Foi graças a essa alegada tentativa de golpe que, em 2017, o chefe de Estado conseguiu uma vitória à justa (51,4%) num referendo que convocou para alterar o sistema político turco para um regime presidencialista. Seis anos depois, os resultados dessa consulta continuam a ser disputados pela oposição, entre outros motivos porque teve lugar em pleno estado de emergência pós-golpe.
Ao longo da campanha, foram inúmeros os ataques ferozes que Erdogan, de 69 anos, lançou contra todos os que o criticam, a começar e a acabar em Kemal Kiliçdaroglu, que classifica de "alcoólico e infiel". Recentemente, depois de o opositor ter pisado inadvertidamente um tapete de orações durante um evento público, o Presidente aproveitou um comício de campanha para elevar um desses tapetes ao céu enquanto exclamava: "Este tapete de orações não é para ser pisado com sapatos. Se Deus quiser, poderemos rezar em agradecimento sobre este tapete a 15 de maio."
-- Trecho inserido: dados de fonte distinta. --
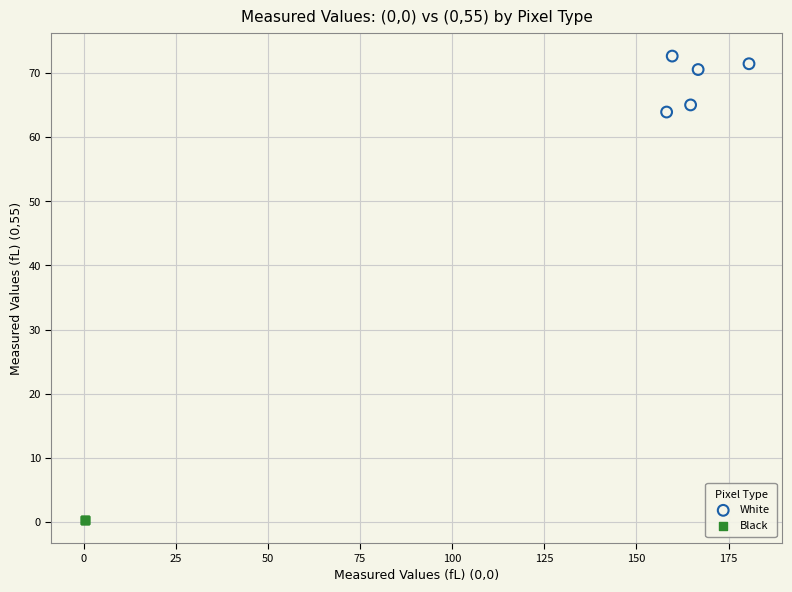

What are all the series names shown in the legend?

White, Black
Contra o todo-poderoso Erdogan, o candidato do CHP apresenta-se como o antídoto pluralista de que o país precisa, o único capaz de gerar consensos, ativo nas redes sociais com vídeos onde discute educação, nutrição e os esforços de reconstrução do país após o violento sismo que, em fevereiro deste ano, provocou mais de 45 mil mortos na Turquia e na vizinha Síria, já classificado como "o pior desastre natural num século na Europa".
A demarcar-se ainda mais do rival, Kiliçdaroglu aproveitou a campanha para declarar publicamente, via Twitter, que é um alevi, uma minoria religiosa com um longo historial de discriminação na Turquia. A declaração tornou-se viral e representa uma jogada arriscada num país de maioria sunita, o ramo do Islão que Erdogan também integra.
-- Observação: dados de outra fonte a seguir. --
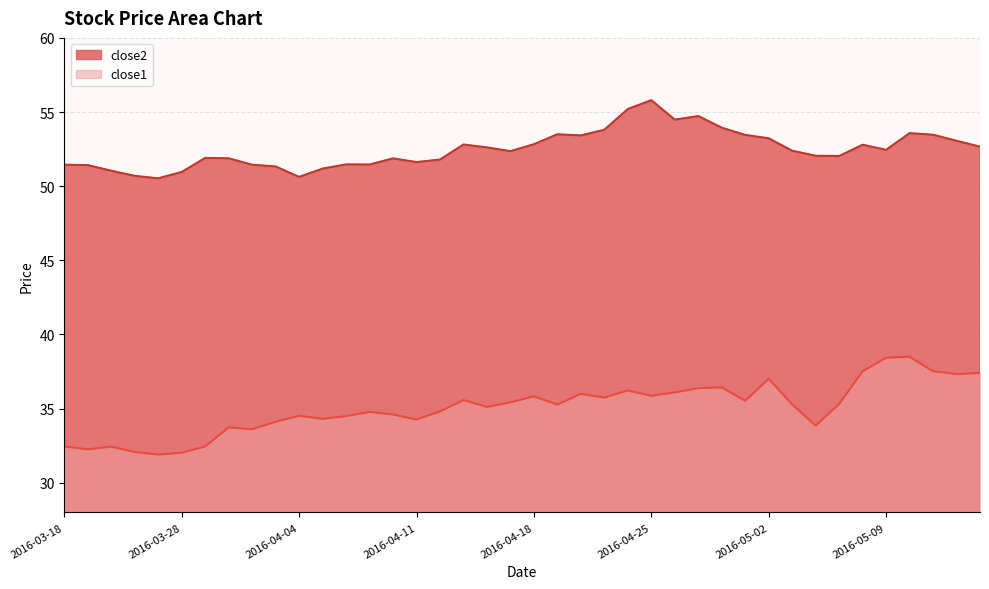

Which category has the lowest value in the close2 series?

2016-03-24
De acordo com a última sondagem do instituto Konda antes da ida às urnas, ainda sem refletir a saída de cena de Muharrem Ince, 43,7% dos turcos planeia votar em Erdogan no domingo, contra 49,3% para Kiliçdaroglu. A confirmarem-se as intenções eleitorais, ambos ficarão aquém dos 50% de votos necessários para evitar uma segunda volta, já marcada para 28 de maio.